Можете себе представить, что тут началось. Чего только мне не писали: одни, явные психи, советовали, где копать, другие говорили, что эта история – дело рук моего отца, третьи утверждали, что я вовсе не дочь Марго Бамборо, а мошенница, жаждущая денег и публичности, четвертые, откровенно злобствуя, твердили, что моя мать сбежала с любовником или еще того хлеще. Связывались со мной и журналисты. Один опубликовал в «Дейли экспресс» грязный материал о нашей семье; другие вышли на моего отца – и тем самым вогнали последний гвоздь в гроб наших отношений. Которые так и не восстановились, – уныло добавила Анна. – Когда я призналась папе в своей ориентации, он, похоже, решил, что у меня в жизни одна цель: ему насолить. А Синтия за последние годы переметнулась на его сторону. Она теперь приговаривает: «У меня есть обязательства не только перед тобой, Анна, но и перед твоим отцом». Вот, собственно, к чему мы пришли, – закончила она.
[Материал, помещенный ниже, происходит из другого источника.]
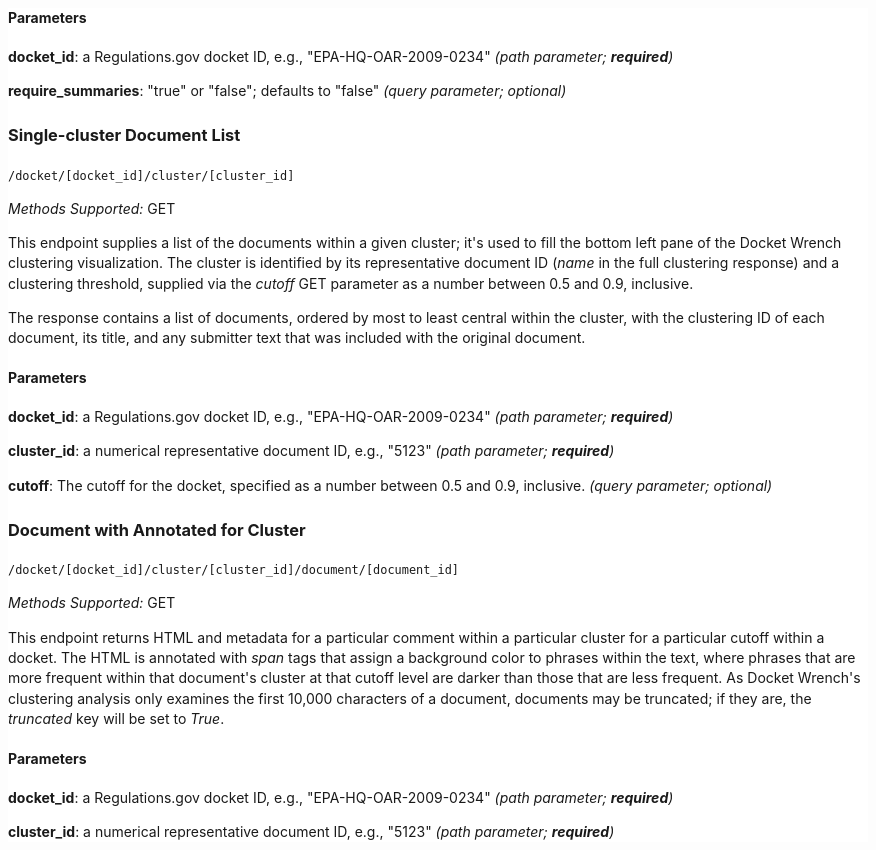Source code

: 
#### Parameters
<strong>docket_id</strong>: a Regulations.gov docket ID, e.g., "EPA-HQ-OAR-2009-0234" <em>(path parameter; <strong>required</strong>)</em>

<strong>require_summaries</strong>: "true" or "false"; defaults to "false" <em>(query parameter; optional)</em>


### Single-cluster Document List

    /docket/[docket_id]/cluster/[cluster_id]
*Methods Supported:* GET

<p>This endpoint supplies a list of the documents within a given cluster; it's used to fill the bottom left pane of the Docket Wrench
clustering visualization.  The cluster is identified by its representative document ID (<em>name</em> in the full clustering response) and
a clustering threshold, supplied via the <em>cutoff</em> GET parameter as a number between 0.5 and 0.9, inclusive.</p>
<p>The response contains a list of documents, ordered by most to least central within the cluster, with the clustering ID of each document,
its title, and any submitter text that was included with the original document.</p>


#### Parameters
<strong>docket_id</strong>: a Regulations.gov docket ID, e.g., "EPA-HQ-OAR-2009-0234" <em>(path parameter; <strong>required</strong>)</em>

<strong>cluster_id</strong>: a numerical representative document ID, e.g., "5123" <em>(path parameter; <strong>required</strong>)</em>

<strong>cutoff</strong>: The cutoff for the docket, specified as a number between 0.5 and 0.9, inclusive. <em>(query parameter; optional)</em>


### Document with Annotated for Cluster

    /docket/[docket_id]/cluster/[cluster_id]/document/[document_id]
*Methods Supported:* GET

<p>This endpoint returns HTML and metadata for a particular comment within a particular cluster for a particular cutoff within a docket.  The HTML is annotated with <em>span</em> tags
that assign a background color to phrases within the text, where phrases that are more frequent within that document's cluster at that cutoff level are darker than those that
are less frequent.  As Docket Wrench's clustering analysis only examines the first 10,000 characters of a document, documents may be truncated; if they are, the <em>truncated</em> key
will be set to <em>True</em>.</p>


#### Parameters
<strong>docket_id</strong>: a Regulations.gov docket ID, e.g., "EPA-HQ-OAR-2009-0234" <em>(path parameter; <strong>required</strong>)</em>

<strong>cluster_id</strong>: a numerical representative document ID, e.g., "5123" <em>(path parameter; <strong>required</strong>)</em>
В гостиной наступила короткая пауза.
– Ужасающая ситуация, – сказала Робин.
– Именно так, – согласилась Ким, вновь опуская руку на колено Анны, – и я, поверьте, целиком разделяю желание Анны поставить точку в этой истории. Но есть ли разумные основания полагать, – она перевела взгляд с Робин на Страйка, – не в обиду будь сказано… что по истечении столь длительного срока вы сумеете утереть нос полиции?
– Разумные основания? – переспросил Страйк. – Их нет.
Робин заметила, что Анна опустила свои большие глаза, внезапно наполнившиеся слезами. Этой далеко не юной женщине можно было только посочувствовать, но откровенность Страйка заслуживала уважения, которым, видимо, прониклась даже скептически настроенная Ким.
– А реальные перспективы таковы. – Страйк тактично просматривал свои записи, пока Анна тыльной стороной руки смахивала слезы. – Я считаю, у нас будет возможность поднять материалы дела благодаря неплохим связям в Главном полицейском управлении. Мы сможем вновь просеять имеющиеся сведения, повторно опросить свидетелей, если сохраняется такая возможность, и не по одному разу проверить каждую мелочь. Но велика вероятность того, что за давностью лет мы не сумеем утереть нос полиции, да к тому же перед нами встанут два серьезных препятствия. Первое – это отсутствие заключения судмедэкспертизы. Как я понимаю, ваша мать исчезла бесследно, это так? Полиция не обнаружила ни предметов одежды, ни автобусного билета – ничего.
– Да, это так, – пробормотала Анна.
– А второе вы и сами отметили: многие из тех, кто мог бы дать свидетельские показания, наверняка ушли в мир иной.
– И это тоже верно. – С носа Анны сбежала сверкающая на солнце слеза и упала на плексигласовый стол; Ким обняла супругу за плечи. – Не иначе как на меня влияет сорокалетний рубеж, – всхлипнула Анна, – но мне невыносимо думать, что я сойду в могилу, так и не узнав правды.
– Мне понятны ваши чувства, – сказал Страйк, – но никаких гарантий успешного завершения дела я дать не могу.
– Скажите, – вступила в беседу Робин, – не появилось ли за эти годы каких-нибудь улик или подвижек?
На этот вопрос ответила Ким. Встревоженная неприкрытым отчаянием Анны, она не отпускала ее от себя.
– По нашим сведениям – нет, правильно я говорю, Анни? Но любая информация такого рода в первую очередь была бы направлена отцу Анны. И не факт, что Рой захочет с нами поделиться.
– Он делает вид, будто ничего не произошло, ему так легче. – Анна вытерла слезы. – Притворяется, что моей матери никогда не существовало. И только одно ему мешает: ведь если моей матери не существовало, откуда взялась я? Хотите – верьте, хотите – нет, но меня гложет мысль, что она могла уйти без принуждения и просто не захотела вернуться, не захотела узнать, как сложилась моя судьба, или сообщить о себе. Невыносимо об этом думать. Моя бабушка по отцу – я никогда ее не любила, это была злобная особа – любила повторять, что, по ее глубокому убеждению, моя мать попросту сбежала. Чтобы не быть женой и матерью. Мучительно думать, что мать сознательно обрекла нас на этот ужас неизвестности и ни разу не проведала свою родную дочь… Погибни она от рук Денниса Крида, это было бы страшно… жутко… но горе имело бы свое начало и свой конец. Я могла бы ее оплакивать, а не терзаться от мысли, что она живет себе где-то в другом месте, под другим именем и не желает нас знать.